What is being asked —
Leaving out the images, please output every entry exactly as it appears.

[Stored items]
§
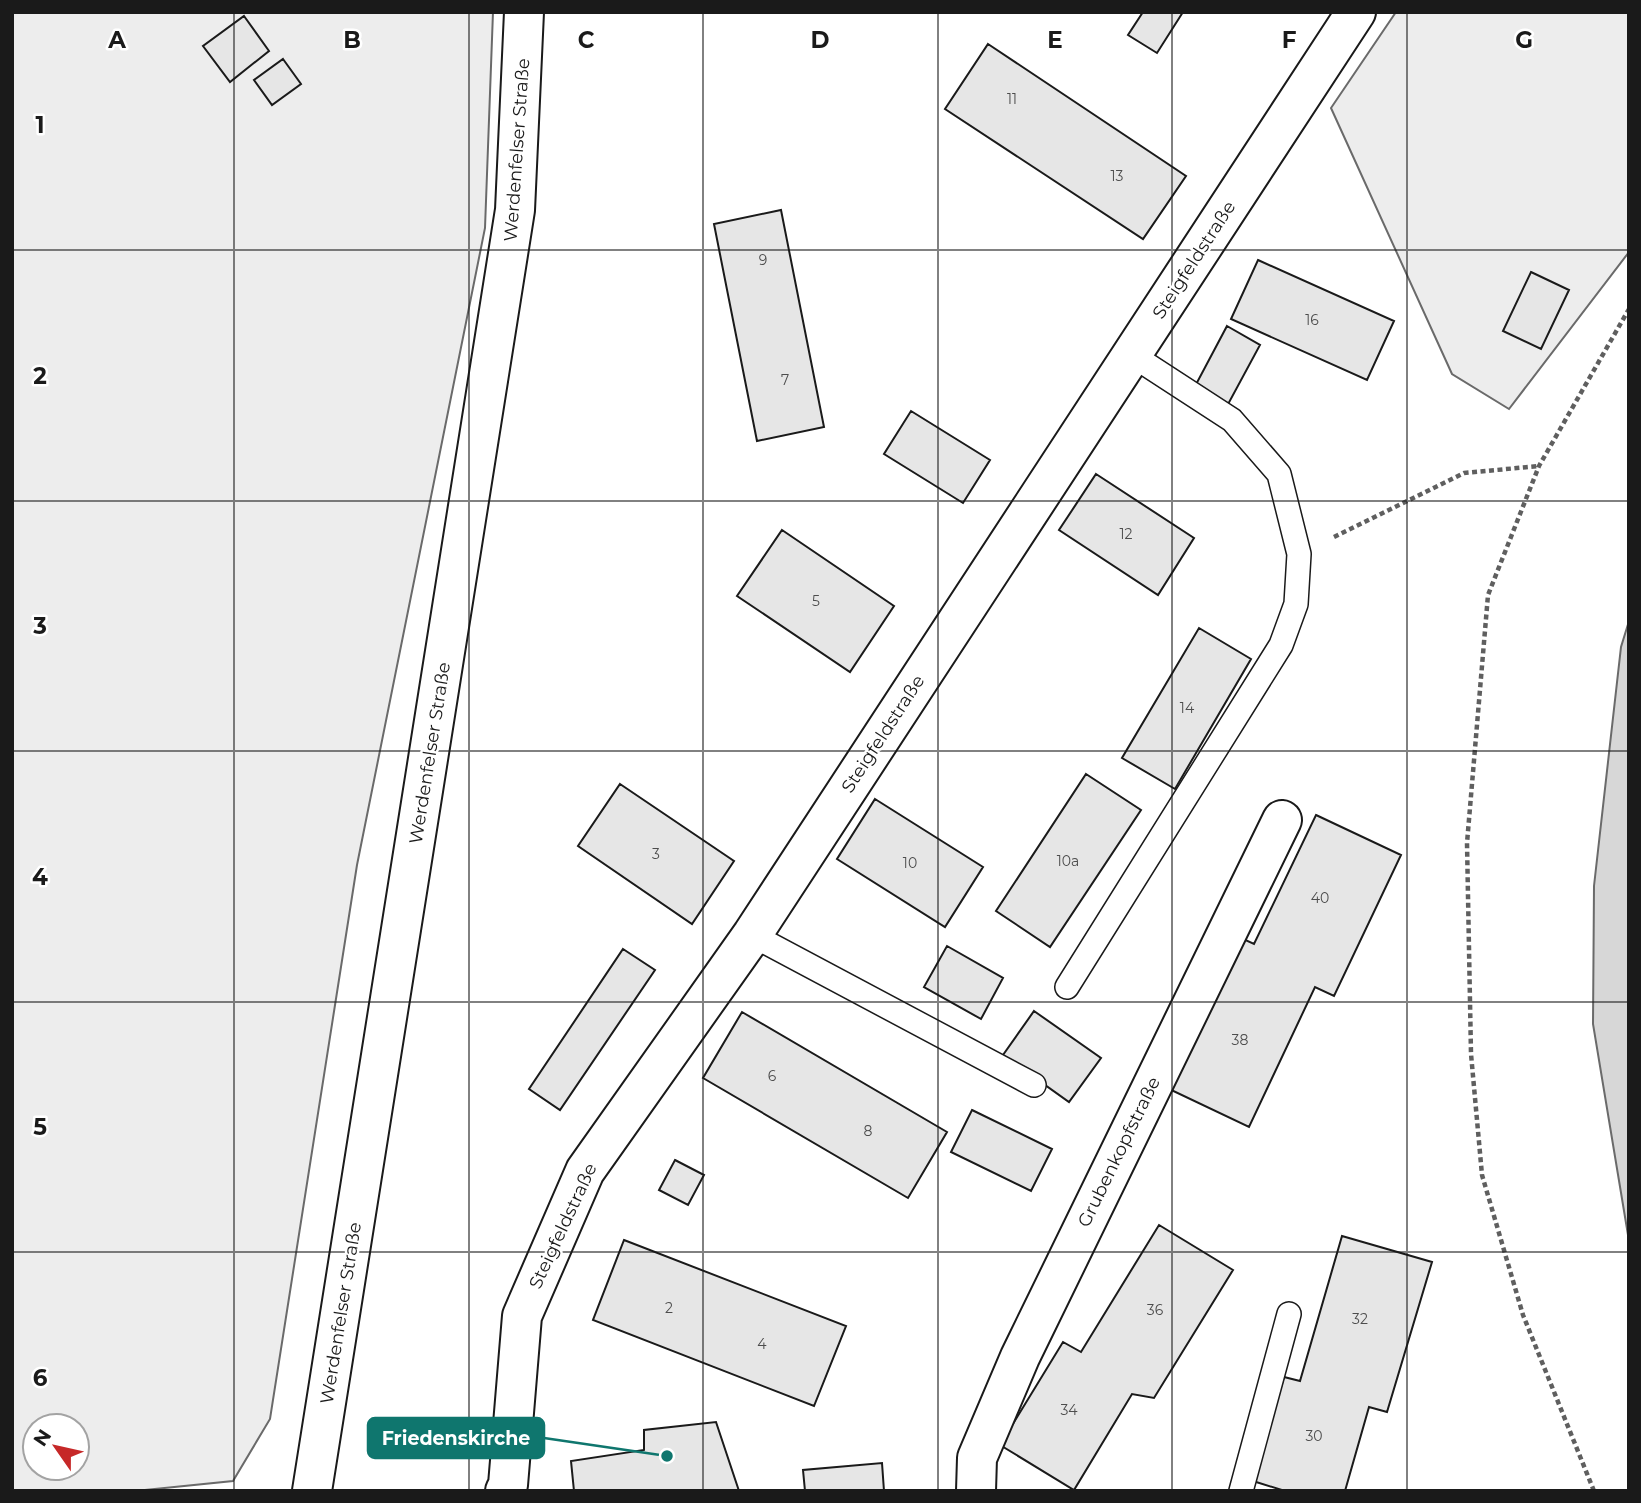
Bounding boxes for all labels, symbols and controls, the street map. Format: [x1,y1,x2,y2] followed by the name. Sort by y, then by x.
[107,26,126,54] text: A
[343,26,361,54] text: B
[578,26,595,54] text: C
[811,26,830,54] text: D
[1047,26,1063,54] text: E
[1282,26,1297,54] text: F
[1515,26,1533,54] text: G
[500,57,534,242] street label: Werdenfelser Straße
[1007,90,1017,108] house number: 11
[35,111,45,139] text: 1
[1111,167,1124,185] house number: 13
[1148,197,1240,323] street label: Steigfeldstraße
[759,251,767,269] house number: 9
[1305,311,1319,329] house number: 16
[33,362,47,390] text: 2
[781,371,789,389] house number: 7
[1119,525,1133,543] house number: 12
[812,592,820,610] house number: 5
[32,612,47,640] text: 3
[405,660,455,845] street label: Werdenfelser Straße
[837,671,929,797] street label: Steigfeldstraße
[1180,699,1195,717] house number: 14
[652,845,660,863] house number: 3
[1057,852,1079,870] house number: 10a
[903,854,917,872] house number: 10
[32,863,48,891] text: 4
[1311,889,1329,907] house number: 40
[1232,1031,1248,1049] house number: 38
[768,1067,777,1085] house number: 6
[1073,1073,1165,1231] street label: Grubenkopfstraße
[33,1113,47,1141] text: 5
[864,1122,873,1140] house number: 8
[524,1160,602,1292] street label: Steigfeldstraße
[316,1220,366,1405] street label: Werdenfelser Straße
[665,1299,673,1317] house number: 2
[1147,1301,1164,1319] house number: 36
[1352,1310,1368,1328] house number: 32
[757,1335,767,1353] house number: 4
[33,1364,48,1392] text: 6
[1060,1401,1078,1419] house number: 34
[21,1412,91,1482] north arrow
[368,1418,544,1458] callout: Friedenskirche
[28,1425,56,1451] text: N
[382,1427,530,1450] text: Friedenskirche
[1305,1427,1323,1445] house number: 30

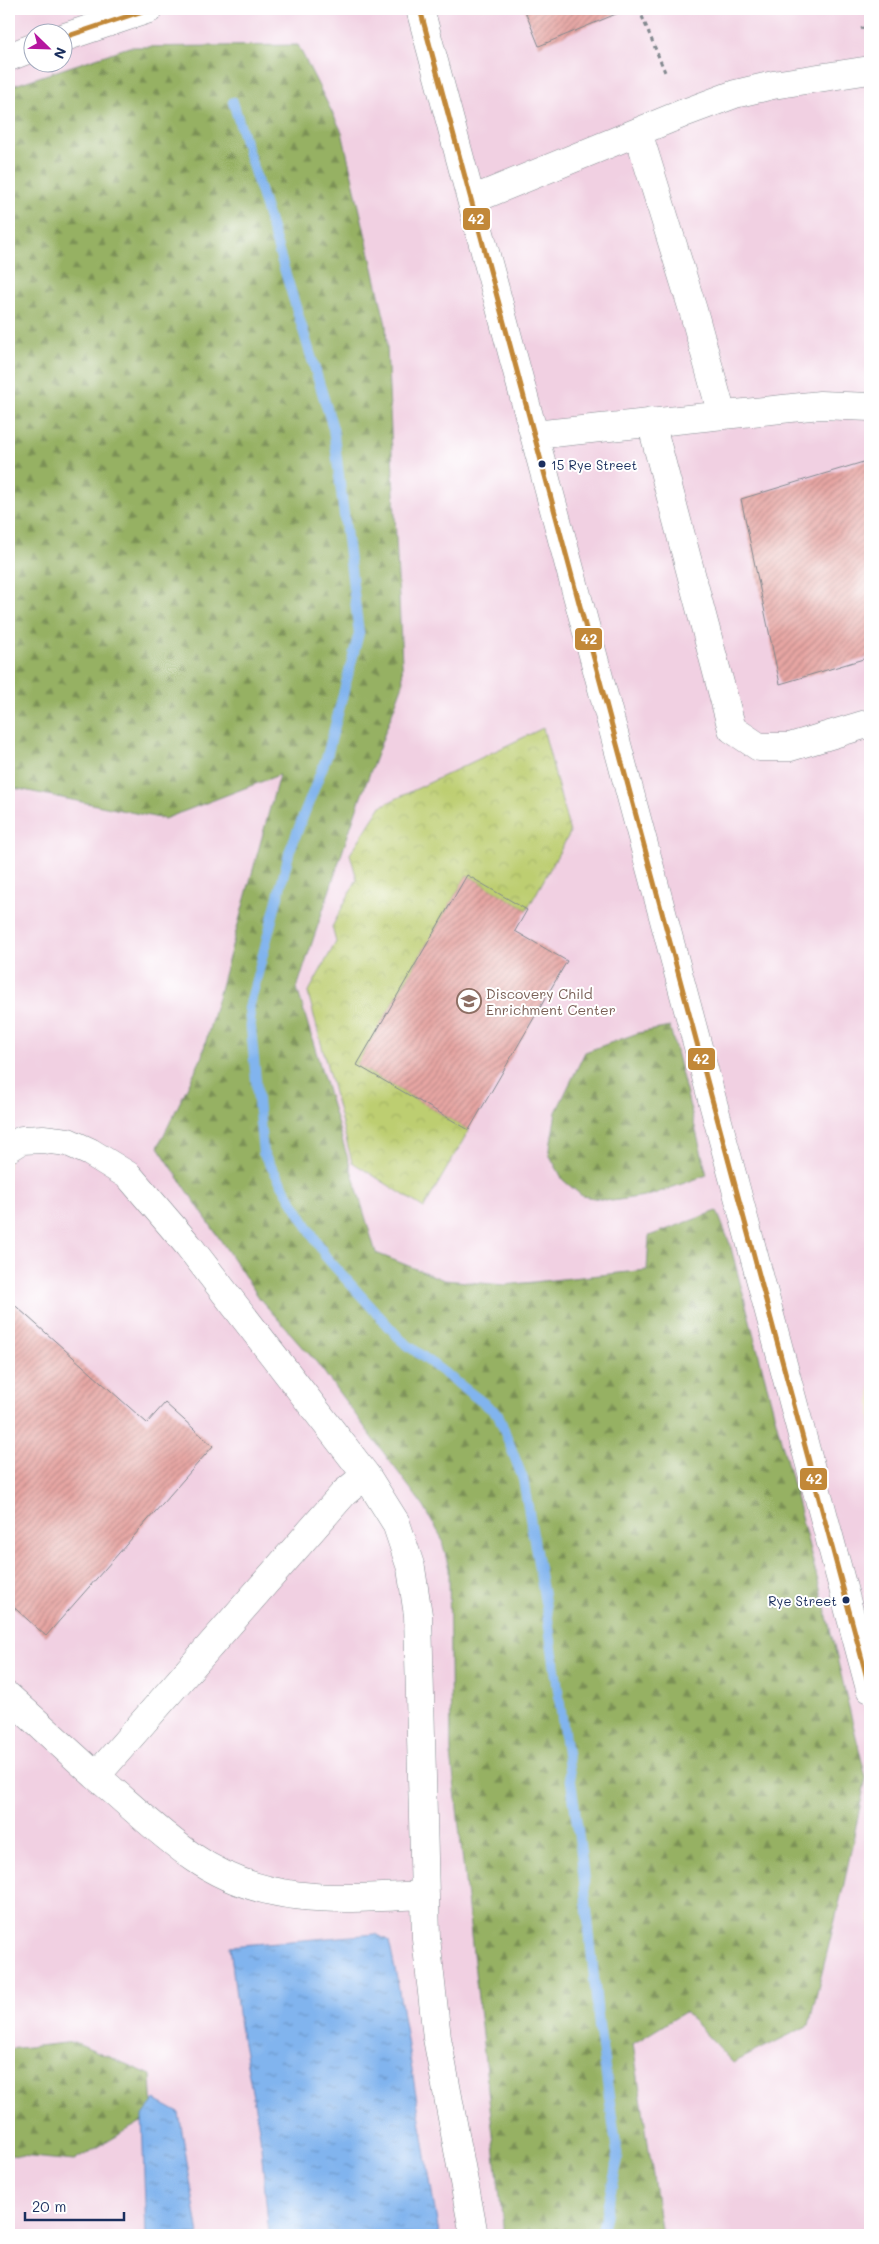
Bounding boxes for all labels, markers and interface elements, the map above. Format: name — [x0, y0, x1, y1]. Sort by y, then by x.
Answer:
north arrow — [22, 22, 72, 72]
text: N — [50, 45, 71, 62]
line badge: 42 — [462, 207, 491, 231]
text: 42 — [468, 209, 485, 228]
place label: 15 Rye Street — [551, 456, 638, 473]
marker: 15 Rye Street — [537, 459, 547, 469]
line badge: 42 — [574, 627, 603, 651]
text: 42 — [581, 629, 598, 648]
place label: Discovery Child Enrichment Center — [486, 984, 616, 1019]
school or university icon: Discovery Child Enrichment Center — [456, 988, 482, 1014]
line badge: 42 — [687, 1047, 716, 1071]
text: 42 — [693, 1049, 710, 1068]
line badge: 42 — [799, 1467, 828, 1491]
text: 42 — [806, 1469, 823, 1488]
place label: Rye Street — [768, 1592, 837, 1609]
marker: Rye Street — [841, 1595, 851, 1605]
scale bar — [25, 2189, 124, 2221]
text: 20 m — [32, 2196, 66, 2216]

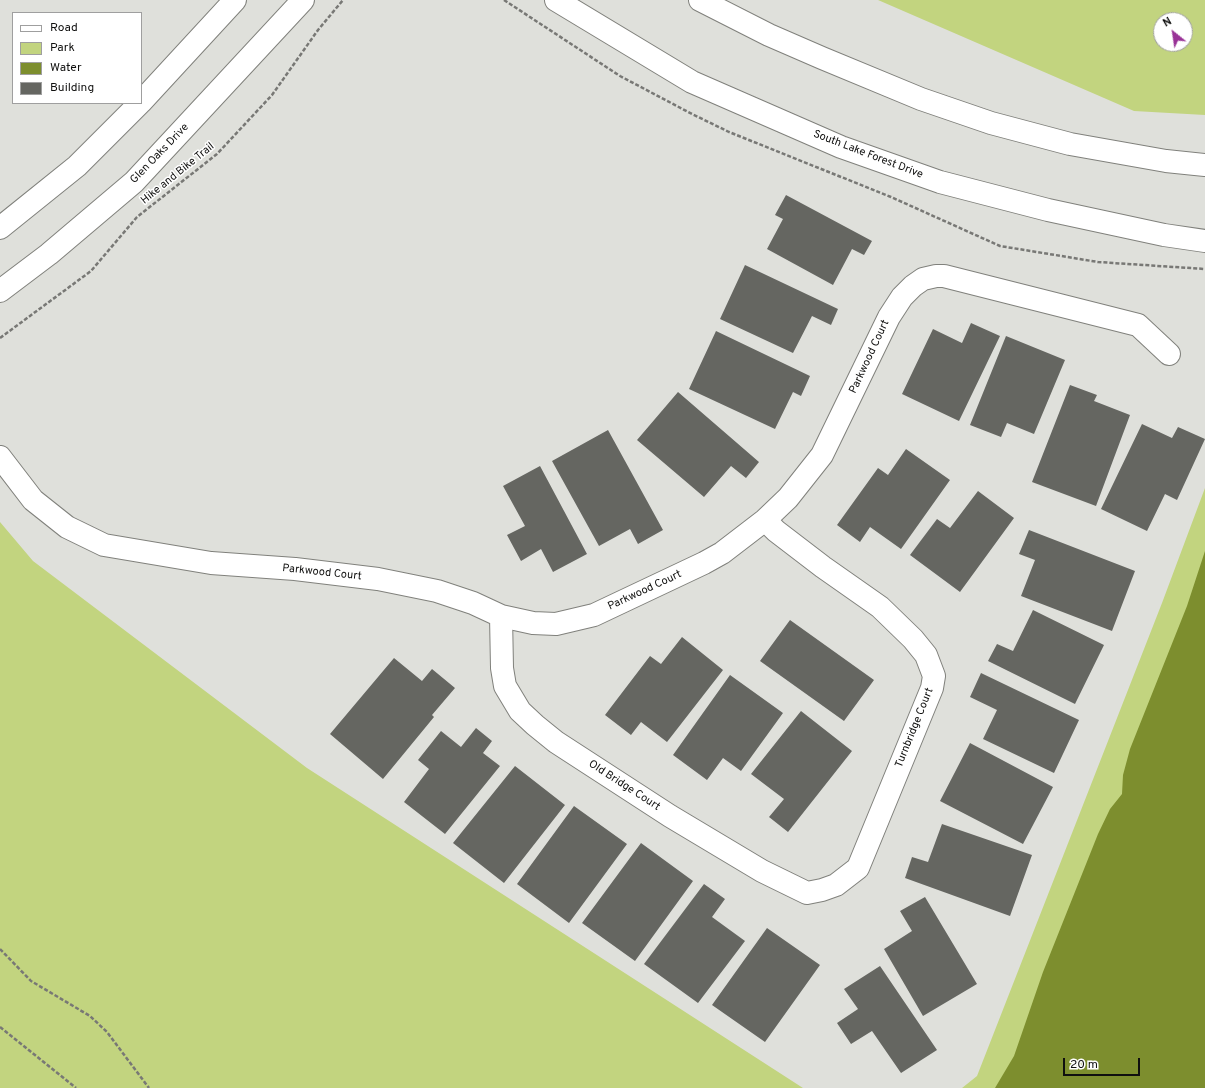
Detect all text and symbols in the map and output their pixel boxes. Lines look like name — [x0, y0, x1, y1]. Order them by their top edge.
legend — [12, 12, 142, 104]
north arrow — [1153, 12, 1193, 52]
text: N — [1161, 14, 1174, 31]
text: Road — [50, 20, 78, 36]
text: Park — [50, 40, 75, 56]
text: Water — [50, 60, 82, 76]
text: Building — [50, 80, 94, 96]
street label: Glen Oaks Drive — [128, 121, 192, 187]
street label: South Lake Forest Drive — [811, 128, 925, 182]
street label: Hike and Bike Trail — [139, 140, 217, 208]
street label: Parkwood Court — [847, 318, 893, 396]
street label: Parkwood Court — [282, 562, 362, 584]
street label: Parkwood Court — [606, 568, 684, 614]
street label: Turnbridge Court — [893, 686, 937, 770]
street label: Old Bridge Court — [586, 758, 662, 814]
scale bar — [1065, 1050, 1142, 1076]
text: 20 m — [1070, 1057, 1098, 1073]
§
Solution to the problem —
Bounding boxes for all labels, symbols and controls, the street map. Format: [x1,y1,x2,y2] followed by the name. Sort by y, then by x.
[107,26,126,54] text: A
[343,26,361,54] text: B
[578,26,595,54] text: C
[811,26,830,54] text: D
[1047,26,1063,54] text: E
[1282,26,1297,54] text: F
[1515,26,1533,54] text: G
[500,57,534,242] street label: Werdenfelser Straße
[1007,90,1017,108] house number: 11
[35,111,45,139] text: 1
[1111,167,1124,185] house number: 13
[1148,197,1240,323] street label: Steigfeldstraße
[759,251,767,269] house number: 9
[1305,311,1319,329] house number: 16
[33,362,47,390] text: 2
[781,371,789,389] house number: 7
[1119,525,1133,543] house number: 12
[812,592,820,610] house number: 5
[32,612,47,640] text: 3
[405,660,455,845] street label: Werdenfelser Straße
[837,671,929,797] street label: Steigfeldstraße
[1180,699,1195,717] house number: 14
[652,845,660,863] house number: 3
[1057,852,1079,870] house number: 10a
[903,854,917,872] house number: 10
[32,863,48,891] text: 4
[1311,889,1329,907] house number: 40
[1232,1031,1248,1049] house number: 38
[768,1067,777,1085] house number: 6
[1073,1073,1165,1231] street label: Grubenkopfstraße
[33,1113,47,1141] text: 5
[864,1122,873,1140] house number: 8
[524,1160,602,1292] street label: Steigfeldstraße
[316,1220,366,1405] street label: Werdenfelser Straße
[665,1299,673,1317] house number: 2
[1147,1301,1164,1319] house number: 36
[1352,1310,1368,1328] house number: 32
[757,1335,767,1353] house number: 4
[33,1364,48,1392] text: 6
[1060,1401,1078,1419] house number: 34
[21,1412,91,1482] north arrow
[368,1418,544,1458] callout: Friedenskirche
[28,1425,56,1451] text: N
[382,1427,530,1450] text: Friedenskirche
[1305,1427,1323,1445] house number: 30

Bounding boxes for all labels, markers and interface elements, the map above. Format: name — [x0, y0, x1, y1]. Sort by y, then by x.
Answer:
north arrow — [22, 22, 72, 72]
text: N — [50, 45, 71, 62]
line badge: 42 — [462, 207, 491, 231]
text: 42 — [468, 209, 485, 228]
place label: 15 Rye Street — [551, 456, 638, 473]
marker: 15 Rye Street — [537, 459, 547, 469]
line badge: 42 — [574, 627, 603, 651]
text: 42 — [581, 629, 598, 648]
place label: Discovery Child Enrichment Center — [486, 984, 616, 1019]
school or university icon: Discovery Child Enrichment Center — [456, 988, 482, 1014]
line badge: 42 — [687, 1047, 716, 1071]
text: 42 — [693, 1049, 710, 1068]
line badge: 42 — [799, 1467, 828, 1491]
text: 42 — [806, 1469, 823, 1488]
place label: Rye Street — [768, 1592, 837, 1609]
marker: Rye Street — [841, 1595, 851, 1605]
scale bar — [25, 2189, 124, 2221]
text: 20 m — [32, 2196, 66, 2216]

Detect all text and symbols in the map and output their pixel boxes. Lines look like name — [x0, y0, x1, y1]. Order them by their top edge.
legend — [12, 12, 142, 104]
north arrow — [1153, 12, 1193, 52]
text: N — [1161, 14, 1174, 31]
text: Road — [50, 20, 78, 36]
text: Park — [50, 40, 75, 56]
text: Water — [50, 60, 82, 76]
text: Building — [50, 80, 94, 96]
street label: Glen Oaks Drive — [128, 121, 192, 187]
street label: South Lake Forest Drive — [811, 128, 925, 182]
street label: Hike and Bike Trail — [139, 140, 217, 208]
street label: Parkwood Court — [847, 318, 893, 396]
street label: Parkwood Court — [282, 562, 362, 584]
street label: Parkwood Court — [606, 568, 684, 614]
street label: Turnbridge Court — [893, 686, 937, 770]
street label: Old Bridge Court — [586, 758, 662, 814]
scale bar — [1065, 1050, 1142, 1076]
text: 20 m — [1070, 1057, 1098, 1073]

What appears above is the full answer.